En realidad los consejos locales, que son los realmente próximos a las personas, no tienen poder de decisión en nada que se aparte de lo ordinario. Eso es radicalmente contrario a la estructura familiar y se asemeja más a la organización militar o de una empresa multinacional. El porqué los consejos locales no tienen más poder y atribuciones, como sería deseable, daría mucho que hablar: la formación de los mismos es muy escasa y los cargos se utilizan para incentivar a personas jóvenes e inexpertas (las barbaridades que hemos visto y aguantado, o incluso cometido nosotros mismos), al tiempo que se les adiestra en la docilidad y la consulta permanente a través de las notitas, por no hablar del miedo obsesivo a la desunión.
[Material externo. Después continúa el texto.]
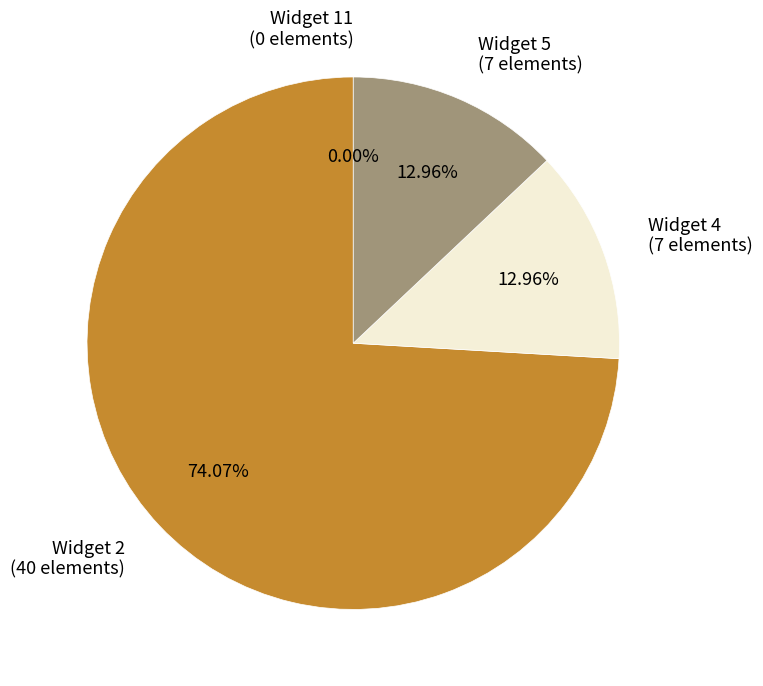

To the nearest percent, what percentage of the pie is Widget 5?

13%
¿Por qué ese empeño en hablar de familia de algo que no lo es?. Porque supongo que para quitarte la tuya, te tienen que "vender" que te meterás en otra, y cuando uno es joven, rebelde e idealista, se deja engañar por sucedáneos, pero cuando vas madurando te das cuenta del engaño, y de ahí las crisis de vocación -que muchas veces son crisis de desarraigo- cuando te acercas a los 30 años. ¿Cómo no va a ser normal que un numerario, una numeraria, tengan "envidia" de sus amigos o familiares, que llegados a esta edad se van casando, van formando una familia verdadera?. Pues no, en la institución se insiste como siempre, en culpar a la concupiscencia personal (no ha guardado el corazón, se ha enamorado, no vive la pureza...) cuando en realidad ellos han planificado ese desarraigo, con la excusa del desapego, y esas crisis ocultadas durante años son crisis muy profundas, porque el opus Dei nos ha defraudado y engañado, diciéndonos que íbamos a tener una familia y a ser cristianos corrientes como los demás, y ambas cosas son mentira.

¿Por qué no reconocen la verdad?. El opus Dei es una organización totalmente jerarquizada, autoritaria hasta la médula, con tintes paternalistas, muy misógina, donde se manipulan las conciencias y los fines de la institución priman sobre las personas individuales y además justifican los medios, donde lo das todo sin recibir nada a cambio (la supuesta formación que están obligados a darte es sobretodo adoctrinamiento para que sigas dentro), donde si estorbas y pueden procurarán quitarte de en medio, y donde no existe ningún ámbito de libertad individual en sentido estricto, ni de intimidad. NO ES UNA FAMILIA!!! Hay decenas de testimonios que lo corroboran, uno de los últimos y más contundentes es el de fede. ¿En que familia si alguien enferma por el humo del tabaco seguirán los demás fumando en su presencia?. Y no en un caso, sino en toda su trayectoria de muchos años en la institución. Las FAMILIAS donde hay niños o un enfermo, la persona fumadora sale a fumar al balcón o se baja a la calle a dar un paseo. Es lo normal, no hace falta ser seguidor de san Josemaría para darse cuenta.